OP zasadniczo nie była agresywna, a raczej była obojętna wobec ludzi i psów. Do czasu... Jak tylko do mojej mamy próbował ktoś się zblizyć (pies albo człowiek), atakowała bez żadnego wyraźnego ostrzeżenia - w jednym momencie kładła po sobie, oczy z brązowych robiły się purpurowe i następował atak. Żadnego warknięcia, szczekania, szczerzenia zębów. Wyraźnie chciała "zabić" i to jak najszybciej. Przy reszcie domowników tylko uważnie patrzyła.
ON wszystkich ludzi uwielbiała, ale każdego psa musiała sobie podporządkować, a jak to się już stało, traktowała go jak najlepszego przyjaciela. Kundelka wobec całego świata była przyjacielska.

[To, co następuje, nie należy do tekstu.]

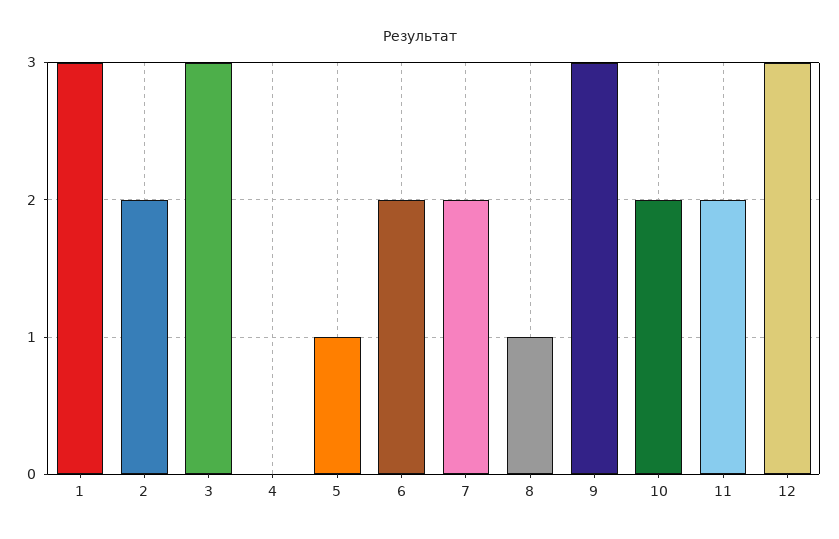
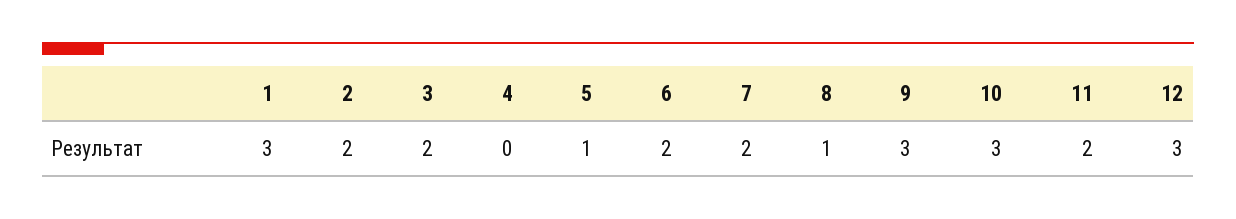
3: 3 -> 2
10: 2 -> 3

A Euryś... Zupełnie inaczej zachowuje się wobec wilczaków - tu pelna gama różnorodnych zachowń - i odmiennie wobec "innych". Ma swoich kumpli z różnych ras i wobec nich nie okazuje żadnej agresji, ale - jak zaczął dojrzewać - resztę towarzystwa od razu stara się zdominować. Trochę ostrzeżeń stosuje, ale chyba zanim dotrą do świadomości adresatów, już atakuje i to wcale nie są żarty. Może wynika to z braku możliwości - w obydwie strony - prawidłowego odczytywania wysyłanych sygnałów. Zastanawia nas jednak, że na wystawach od razu rozpoznaje wilczaki i do nich ciągnie, a na inne psy w ogóle nie zwraca uwagi.